• 26 junio, 2008

 

Es pertinente preguntarnos si en nuestras actividades familiares, empresariales, laborales, sindicales y públicas hemos excluido a Dios o no y cuáles son los efectos que de ello se han derivado.

 

El Papa Benedicto XVI pregunta en el discurso que dirigiera a los participantes de la V Conferencia General del Episcopado Latinoamericano y del Caribe, realizado en Aparecida, Brasil “¿qué es lo real?”. Se responde con otra pregunta: “¿son “realidad” sólo los bienes materiales, los problemas sociales, económicos y políticos?”. Y luego plantea: “aquí está precisamente el gran error de las tendencias dominantes en el último siglo, error destructivo, como demuestran los resultados tanto de los sistemas marxistas como incluso de los capitalistas. Falsifican el concepto de realidad fundante, y por esto decisiva, que es Dios.
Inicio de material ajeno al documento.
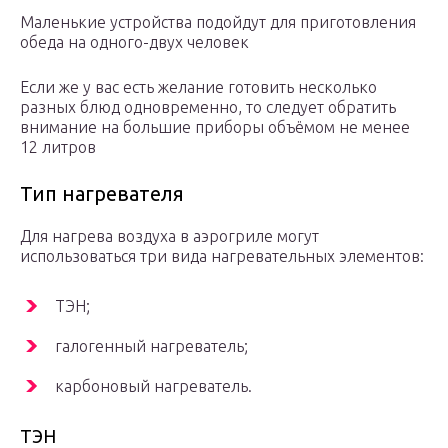
Маленькие устройства подойдут для приготовления
обеда на одного-двух человек
Если же у вас есть желание готовить несколько
разных блюд одновременно, то следует обратить
внимание на большие приборы объёмом не менее
12 литров
Тип нагревателя
Для нагрева воздуха в аэрогриле могут
использоваться три вида нагревательных элементов:
ТЭН;
галогенный нагреватель;
карбоновый нагреватель.
ТЭН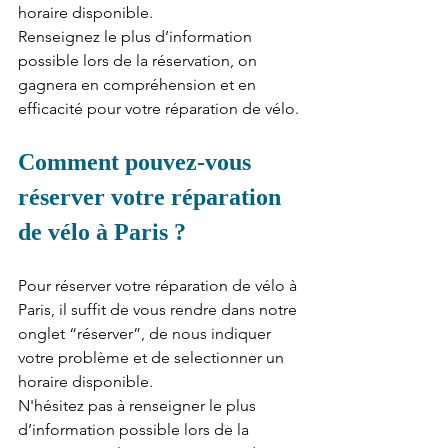
horaire disponible.
Renseignez le plus d’information 
possible lors de la réservation, on 
gagnera en compréhension et en 
efficacité pour votre réparation de vélo.
Comment pouvez-vous 
réserver votre réparation 
de vélo à Paris ?
Pour réserver votre réparation de vélo à 
Paris, il suffit de vous rendre dans notre 
onglet “réserver”, de nous indiquer 
votre problème et de selectionner un 
horaire disponible.
N'hésitez pas à renseigner le plus 
d’information possible lors de la 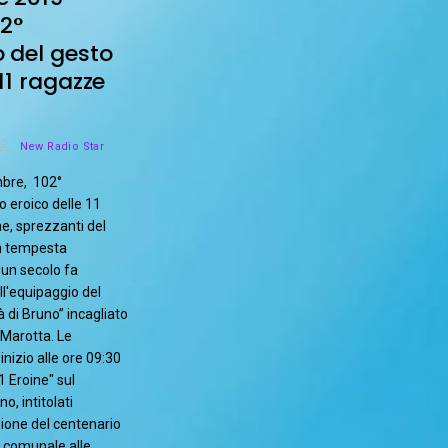
2°
o del gesto
 11 ragazze
New Radio Star
mbre, 102°
o eroico delle 11
e, sprezzanti del
in tempesta
 un secolo fa
l'equipaggio del
di Bruno” incagliato
i Marotta. Le
nizio alle ore 09:30
1 Eroine" sul
, intitolati
one del centenario
 comunale alle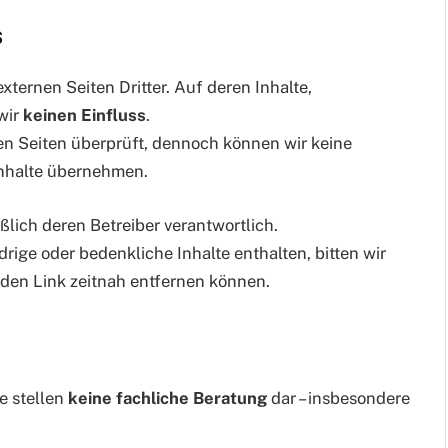
s
ternen Seiten Dritter. Auf deren Inhalte,
wir
keinen Einfluss
.
n Seiten überprüft, dennoch können wir keine
Inhalte übernehmen.
eßlich deren Betreiber verantwortlich.
drige oder bedenkliche Inhalte enthalten, bitten wir
nden Link zeitnah entfernen können.
e stellen
keine fachliche Beratung
dar – insbesondere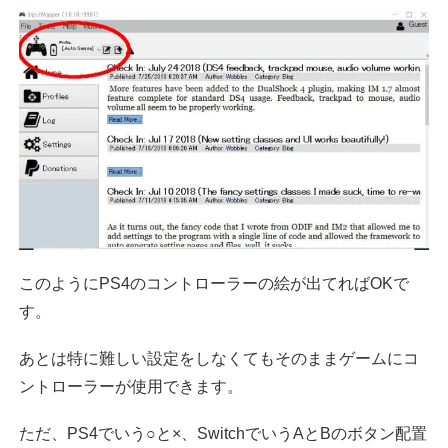
このようにPS4のコントローラーの絵が出てればOKで
す。
あとは特に難しい設定をしなくてもそのままゲームにコ
ントローラーが使用できます。
ただ、PS4でいう○と×、SwitchでいうAとBのボタン配置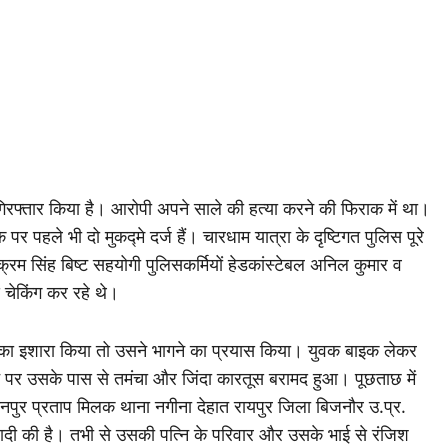
िरफ्तार किया है। आरोपी अपने साले की हत्या करने की फिराक में था।
र पहले भी दो मुकद्मे दर्ज हैं। चारधाम यात्रा के दृष्टिगत पुलिस पूरे
क्रम सिंह बिष्ट सहयोगी पुलिसकर्मियों हेडकांस्टेबल अनिल कुमार व
स चेकिंग कर रहे थे।
 का इशारा किया तो उसने भागने का प्रयास किया। युवक बाइक लेकर
े पर उसके पास से तमंचा और जिंदा कारतूस बरामद हुआ। पूछताछ में
वानपुर प्रताप मिलक थाना नगीना देहात रायपुर जिला बिजनौर उ.प्र.
शादी की है। तभी से उसकी पत्नि के परिवार और उसके भाई से रंजिश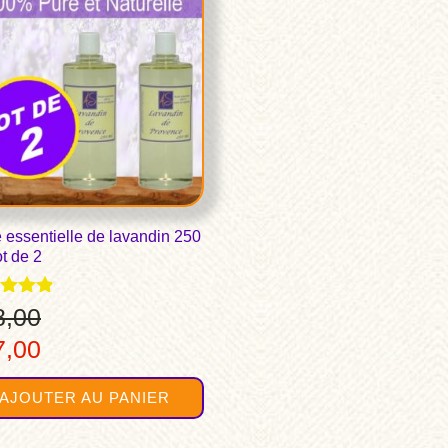
 essentielle de lavandin 250
t de 2
8,00
Le
7,00
 5
x
prix
AJOUTER AU PANIER
ial
actuel
t :
est :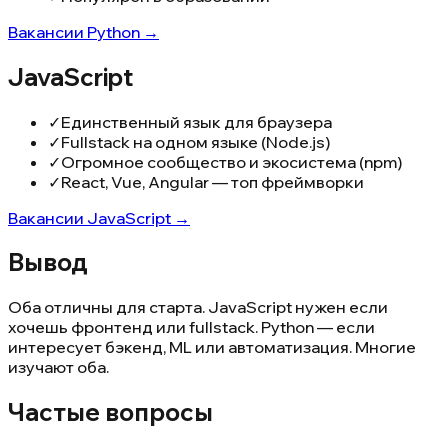
Вакансии
Python
→
JavaScript
✓
Единственный язык для браузера
✓
Fullstack на одном языке (Node.js)
✓
Огромное сообщество и экосистема (npm)
✓
React, Vue, Angular — топ фреймворки
Вакансии
JavaScript
→
Вывод
Оба отличны для старта. JavaScript нужен если
хочешь фронтенд или fullstack. Python — если
интересует бэкенд, ML или автоматизация. Многие
изучают оба.
Частые вопросы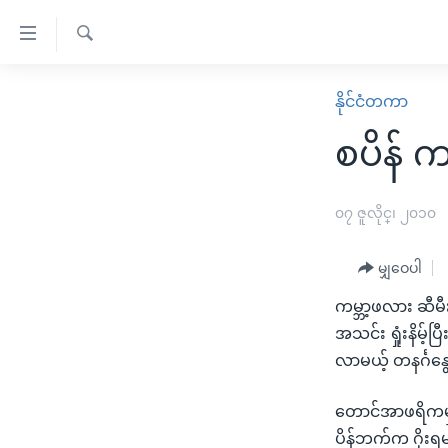
သုံး
ရ
ရှာဖွေ
လွယ်ကူ
မူလစာမျက်နှာ
နိုင်ငံတကာ
ရ
စေ
မြန်မာ
လာ
စပိန် က
သည့်
ဒ်
ကမ္ဘာ့သတင်းများ
Link
ဗွီဒီယို
နိုင်ငံတကာ
၀၇ ဇူလိုင္၊ ၂၀၁၀
များ
သတင်းလွတ်လပ်ခွင့်
အမေရိကန်
ပင်မ
မျှဝေပါ
ရပ်ဝန်းတခု လမ်းတခု အလွန်
တရုတ်
အကြောင်းအရာ
အင်္ဂလိပ်စာလေ့လာမယ်
ကမ္ဘာ့ဖလား ဆီမီ
အစ္စရေး-ပါလက်စတိုင်း
သို့
အသင်း ရှုံးနိမ
အပတ်စဉ်ကဏ္ဍများ
အမေရိကန်သုံးအီဒီယံ
ကျော်
လာမယ့် တနင်္ဂနွ
ကြည့်
ရေဒီယိုနှင့်ရုပ်သံ အချက်အလက်များ
မကြေးမုံရဲ့ အင်္ဂလိပ်စာ
ရေဒီယို
ရန်
တောင်အာဖရိကမှာ
ရေဒီယို/တီဗွီအစီအစဉ်
ရုပ်ရှင်ထဲက အင်္ဂလိပ်စာ
တီဗွီ
ပင်မ
ပိန်ဘက်က ဂိုးရမယ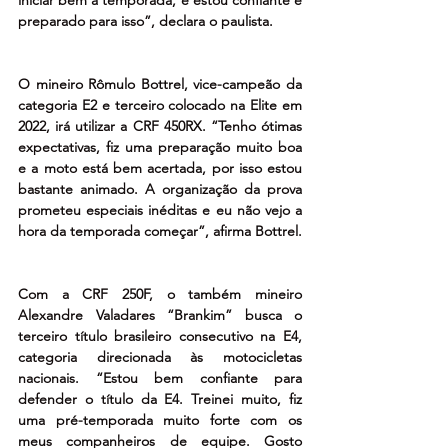
iniciar bem a temporada, e estou confiante e 
preparado para isso”, declara o paulista. 
O mineiro Rômulo Bottrel, vice-campeão da 
categoria E2 e terceiro colocado na Elite em 
2022, irá utilizar a CRF 450RX. “Tenho ótimas 
expectativas, fiz uma preparação muito boa 
e a moto está bem acertada, por isso estou 
bastante animado. A organização da prova 
prometeu especiais inéditas e eu não vejo a 
hora da temporada começar”, afirma Bottrel. 
Com a CRF 250F, o também mineiro 
Alexandre Valadares “Brankim” busca o 
terceiro título brasileiro consecutivo na E4, 
categoria direcionada às motocicletas 
nacionais. “Estou bem confiante para 
defender o título da E4. Treinei muito, fiz 
uma pré-temporada muito forte com os 
meus companheiros de equipe. Gosto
Quien excluye a Dios de su horizonte falsifica el concepto de “realidad” y, en consecuencia, sólo puede terminar en caminos equivocados y con recetas destructivas. La primera afirmación fundamental es, pues, la siguiente: sólo quien reconoce a Dios conoce la realidad y puede responder a ella de modo adecuado y realmente humano. La verdad de esta tesis resulta evidente ante el fracaso de todos los sistemas que ponen a Dios entre paréntesis”.

Esta tesis nos debe llevar a preguntar si en nuestras actividades familiares, empresariales, laborales, sindicales y públicas hemos excluido a Dios o no y cuáles son los efectos que de ello se han derivado. Lo que el Papa trata de decir es que la realidad toda se entiende adecuadamente en su verdad más esencial sólo a la luz de Dios que se constituye, en cuanto fundante de la realidad, también de una ética realmente vinculante. Nos recuerda Benedicto que una sociedad justa es impensable si no se basa en un consenso moral sobre valores fundamentales y en el convencimiento de la necesidad de vivirlos incluso renunciando a intereses personales. Reconociendo que no se puede construir una sociedad justa en estructuras injustas, el Papa apela a valores que cada cual ha de vivir y responsabilizarse de ellos. Desde ese punto de vista, la presencia de los católicos en la vida pública toda es fundamental; más aún, es una exigencia de su fe. En su primera encíclica dice que el orden justo de la sociedad y el Estado es una tarea principal de la política y no de la Iglesia. Pero postula que “la Iglesia no puede ni debe quedarse al margen de la lucha por la justicia”. Y, ¿cómo ha de hacerlo para ser fiel a su misión? Anunciando a Jesucristo y dando testimonio de tal forma de despertar en la sociedad fuerzas espirituales que se manifiesten en valores morales.

Otro elemento importante de cuanto se infiere del discurso de Benedicto XVI es que el mundo, y el quehacer del hombre en él, tiene una dimensión inmanente y terrena, pero no se agota en ella al quedar traspasada por Dios como realidad originaria de ella, adquiriendo una dimensión de índole espiritual y trascendente. Esto es especialmente notable en lo que al trabajo se refiere, cuando la Iglesia enseña que éste lleva una dimensión espiritual que es la que le da su sentido último y definitivo.

Dado que toda realidad humana está llamada a ser un “teológico” en cuanto que nos hable de Él y nos conduzca a Él, es importante prepararse adecuadamente en esta esfera de la vida que, siendo la más fundamental, es la que más relegamos. La invitación es a asumir todas las actividades que exige la vida en común desde una profunda experiencia espiritual. Es la respuesta al llamado de Dios manifestado en Cristo Jesús, que toma al hombre entero y lo abre a un horizonte de comprensión de la realidad más amplia y lo hace mirar más allá de sus fronteras y, además, lo capacita para que ese amor dado y recibido se extienda a los demás. Desde este encuentro personal propio de una vida de oración, que se extiende participando en la Eucaristía, así como en el servicio a los demás, es posible colaborar en la construcción de una sociedad que esté a la altura de la dignidad que todo hombre lleva grabado, y vislumbrar mejores tiempos.